[Stored items]
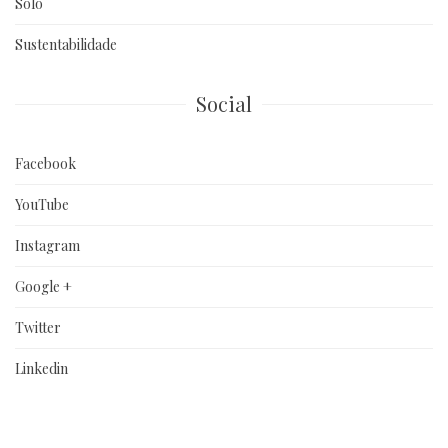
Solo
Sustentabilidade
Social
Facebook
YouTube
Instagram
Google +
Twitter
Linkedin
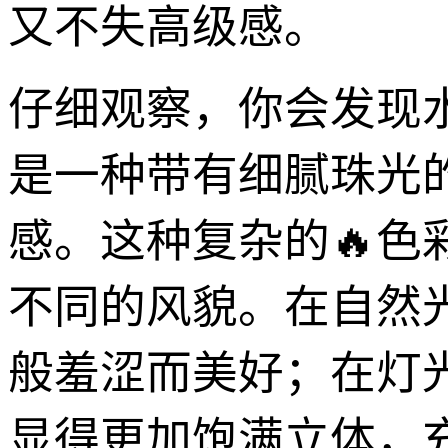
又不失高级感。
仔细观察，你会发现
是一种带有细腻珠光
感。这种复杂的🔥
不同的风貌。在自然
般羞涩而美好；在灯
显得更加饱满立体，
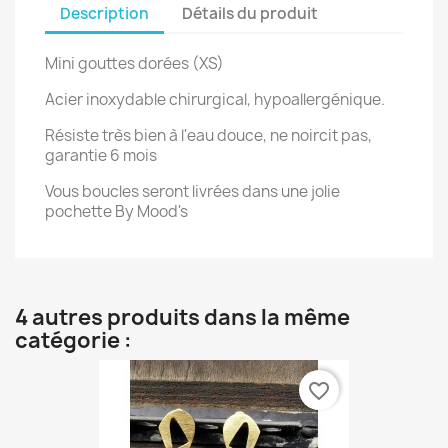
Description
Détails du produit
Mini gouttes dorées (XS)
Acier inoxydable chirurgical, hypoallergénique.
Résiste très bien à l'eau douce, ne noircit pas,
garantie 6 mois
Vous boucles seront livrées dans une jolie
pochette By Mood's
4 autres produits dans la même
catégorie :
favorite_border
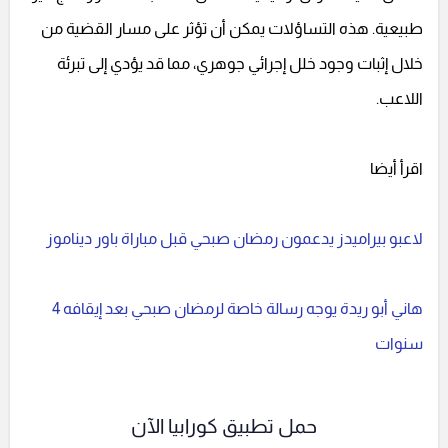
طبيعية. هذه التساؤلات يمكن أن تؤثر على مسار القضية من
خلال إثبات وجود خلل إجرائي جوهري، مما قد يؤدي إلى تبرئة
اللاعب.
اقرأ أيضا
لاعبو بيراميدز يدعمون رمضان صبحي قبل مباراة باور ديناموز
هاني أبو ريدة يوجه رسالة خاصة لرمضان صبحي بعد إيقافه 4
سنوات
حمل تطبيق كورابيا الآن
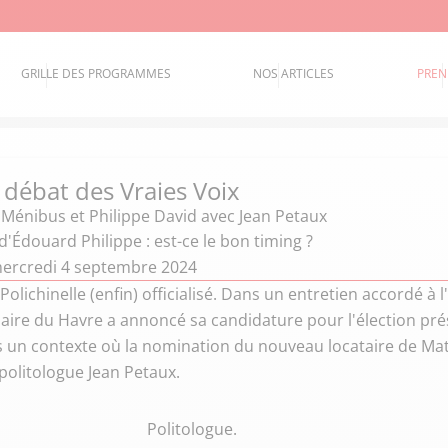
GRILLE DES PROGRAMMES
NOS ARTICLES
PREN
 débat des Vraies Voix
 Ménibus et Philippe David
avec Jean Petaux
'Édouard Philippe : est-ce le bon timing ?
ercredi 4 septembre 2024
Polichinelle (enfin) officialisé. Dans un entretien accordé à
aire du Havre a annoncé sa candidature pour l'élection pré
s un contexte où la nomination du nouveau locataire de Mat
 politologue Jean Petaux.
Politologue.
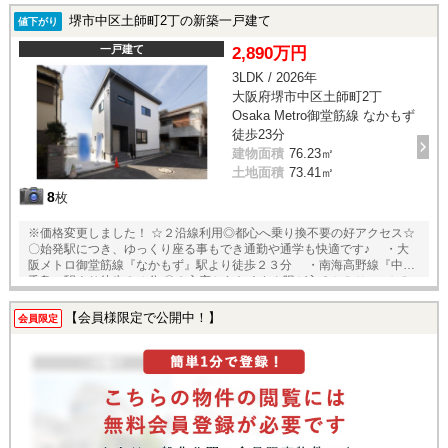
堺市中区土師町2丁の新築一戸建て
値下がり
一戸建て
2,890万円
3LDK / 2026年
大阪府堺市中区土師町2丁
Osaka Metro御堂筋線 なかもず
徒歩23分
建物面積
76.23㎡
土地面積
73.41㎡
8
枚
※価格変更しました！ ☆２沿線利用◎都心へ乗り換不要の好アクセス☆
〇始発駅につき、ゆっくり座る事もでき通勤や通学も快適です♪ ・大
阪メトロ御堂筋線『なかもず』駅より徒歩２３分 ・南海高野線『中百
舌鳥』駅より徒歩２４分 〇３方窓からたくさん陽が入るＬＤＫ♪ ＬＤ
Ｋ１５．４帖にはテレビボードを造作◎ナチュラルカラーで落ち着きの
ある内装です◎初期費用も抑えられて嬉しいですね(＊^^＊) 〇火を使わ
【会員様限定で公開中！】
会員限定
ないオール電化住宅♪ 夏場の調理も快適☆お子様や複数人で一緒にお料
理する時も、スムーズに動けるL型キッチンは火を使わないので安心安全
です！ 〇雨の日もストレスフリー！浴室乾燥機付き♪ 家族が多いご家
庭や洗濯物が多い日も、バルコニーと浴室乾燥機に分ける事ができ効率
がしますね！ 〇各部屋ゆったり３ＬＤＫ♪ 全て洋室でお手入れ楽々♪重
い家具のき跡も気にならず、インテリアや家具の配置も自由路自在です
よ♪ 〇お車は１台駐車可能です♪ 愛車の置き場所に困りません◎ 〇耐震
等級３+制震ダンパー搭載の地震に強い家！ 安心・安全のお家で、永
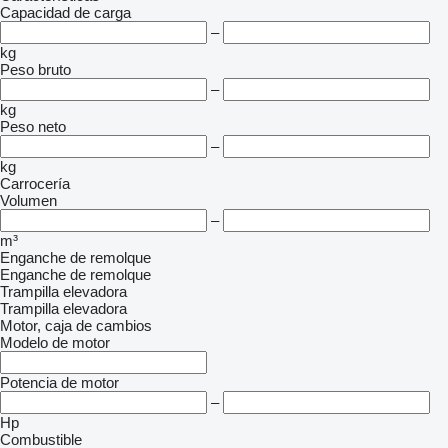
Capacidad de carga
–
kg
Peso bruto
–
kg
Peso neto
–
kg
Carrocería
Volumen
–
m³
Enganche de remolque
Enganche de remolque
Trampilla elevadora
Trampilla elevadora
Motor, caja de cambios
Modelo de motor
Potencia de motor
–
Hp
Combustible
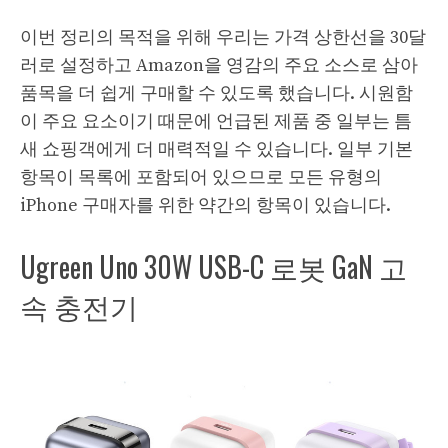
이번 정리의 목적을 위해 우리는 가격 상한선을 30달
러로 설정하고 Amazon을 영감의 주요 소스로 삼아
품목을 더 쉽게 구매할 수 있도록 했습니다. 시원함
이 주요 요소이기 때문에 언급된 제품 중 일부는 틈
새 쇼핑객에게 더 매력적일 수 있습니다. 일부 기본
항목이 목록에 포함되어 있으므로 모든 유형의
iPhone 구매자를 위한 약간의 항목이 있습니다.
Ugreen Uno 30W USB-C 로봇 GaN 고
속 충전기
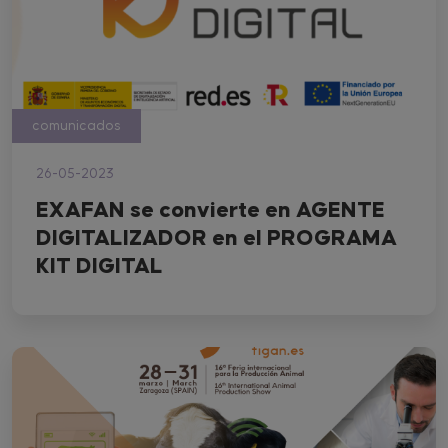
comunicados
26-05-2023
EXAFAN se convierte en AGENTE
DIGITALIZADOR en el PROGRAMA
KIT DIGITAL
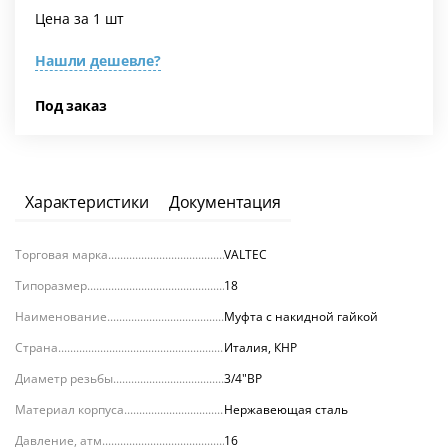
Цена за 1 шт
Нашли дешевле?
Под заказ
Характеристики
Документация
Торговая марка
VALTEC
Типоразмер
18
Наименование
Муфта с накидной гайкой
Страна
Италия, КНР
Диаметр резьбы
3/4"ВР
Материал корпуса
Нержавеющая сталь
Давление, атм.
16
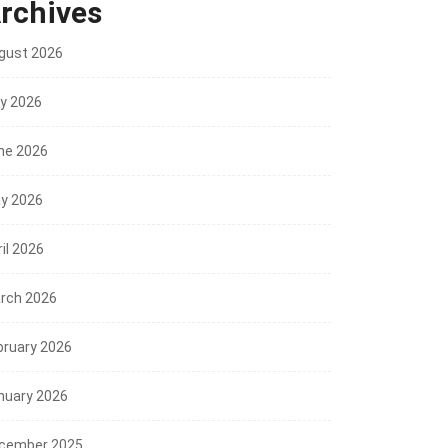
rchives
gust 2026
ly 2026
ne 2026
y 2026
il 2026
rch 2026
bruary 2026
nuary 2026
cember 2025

## WHAT IS EXPECTED
Every entry should be returned exactly as written, minus the pictures.

## WRITTEN REPLY
Solo
Sustentabilidade
Social
Facebook
YouTube
Instagram
Google +
Twitter
Linkedin
又不失高级感。
仔细观察，你会发现
是一种带有细腻珠光
感。这种复杂的🔥
不同的风貌。在自然
般羞涩而美好；在灯
显得更加饱满立体，
Description
Détails du produit
Mini gouttes dorées (XS)
Acier inoxydable chirurgical, hypoallergénique.
Résiste très bien à l'eau douce, ne noircit pas,
garantie 6 mois
Vous boucles seront livrées dans une jolie
pochette By Mood's
4 autres produits dans la même
catégorie :
favorite_border
طبيعية. هذه التساؤلات يمكن أن تؤثر على مسار القضية من
خلال إثبات وجود خلل إجرائي جوهري، مما قد يؤدي إلى تبرئة
اللاعب.
اقرأ أيضا
لاعبو بيراميدز يدعمون رمضان صبحي قبل مباراة باور ديناموز
هاني أبو ريدة يوجه رسالة خاصة لرمضان صبحي بعد إيقافه 4
سنوات
حمل تطبيق كورابيا الآن
GRILLE DES PROGRAMMES
NOS ARTICLES
PREN
 débat des Vraies Voix
 Ménibus et Philippe David
avec Jean Petaux
'Édouard Philippe : est-ce le bon timing ?
ercredi 4 septembre 2024
Polichinelle (enfin) officialisé. Dans un entretien accordé à
aire du Havre a annoncé sa candidature pour l'élection pré
s un contexte où la nomination du nouveau locataire de Mat
 politologue Jean Petaux.
Politologue.
堺市中区土師町2丁の新築一戸建て
値下がり
一戸建て
2,890万円
3LDK / 2026年
大阪府堺市中区土師町2丁
Osaka Metro御堂筋線 なかもず
徒歩23分
建物面積
76.23㎡
土地面積
73.41㎡
8
枚
※価格変更しました！ ☆２沿線利用◎都心へ乗り換不要の好アクセス☆
〇始発駅につき、ゆっくり座る事もでき通勤や通学も快適です♪ ・大
阪メトロ御堂筋線『なかもず』駅より徒歩２３分 ・南海高野線『中百
舌鳥』駅より徒歩２４分 〇３方窓からたくさん陽が入るＬＤＫ♪ ＬＤ
Ｋ１５．４帖にはテレビボードを造作◎ナチュラルカラーで落ち着きの
ある内装です◎初期費用も抑えられて嬉しいですね(＊^^＊) 〇火を使わ
【会員様限定で公開中！】
会員限定
ないオール電化住宅♪ 夏場の調理も快適☆お子様や複数人で一緒にお料
理する時も、スムーズに動けるL型キッチンは火を使わないので安心安全
です！ 〇雨の日もストレスフリー！浴室乾燥機付き♪ 家族が多いご家
庭や洗濯物が多い日も、バルコニーと浴室乾燥機に分ける事ができ効率
がしますね！ 〇各部屋ゆったり３ＬＤＫ♪ 全て洋室でお手入れ楽々♪重
い家具のき跡も気にならず、インテリアや家具の配置も自由路自在です
よ♪ 〇お車は１台駐車可能です♪ 愛車の置き場所に困りません◎ 〇耐震
等級３+制震ダンパー搭載の地震に強い家！ 安心・安全のお家で、永
Capacidad de carga
–
kg
Peso bruto
–
kg
Peso neto
–
kg
Carrocería
Volumen
–
m³
Enganche de remolque
Enganche de remolque
Trampilla elevadora
Trampilla elevadora
Motor, caja de cambios
Modelo de motor
Potencia de motor
–
Hp
Combustible
이번 정리의 목적을 위해 우리는 가격 상한선을 30달
러로 설정하고 Amazon을 영감의 주요 소스로 삼아
품목을 더 쉽게 구매할 수 있도록 했습니다. 시원함
이 주요 요소이기 때문에 언급된 제품 중 일부는 틈
새 쇼핑객에게 더 매력적일 수 있습니다. 일부 기본
항목이 목록에 포함되어 있으므로 모든 유형의
iPhone 구매자를 위한 약간의 항목이 있습니다.
Ugreen Uno 30W USB-C 로봇 GaN 고
속 충전기
comunicados
26-05-2023
EXAFAN se convierte en AGENTE
DIGITALIZADOR en el PROGRAMA
KIT DIGITAL
Цена за 1 шт
Нашли дешевле?
Под заказ
Характеристики
Документация
Торговая марка
VALTEC
Типоразмер
18
Наименование
Муфта с накидной гайкой
Страна
Италия, КНР
Диаметр резьбы
3/4"ВР
Материал корпуса
Нержавеющая сталь
Давление, атм.
16
rchives
gust 2026
ly 2026
ne 2026
y 2026
il 2026
rch 2026
bruary 2026
nuary 2026
cember 2025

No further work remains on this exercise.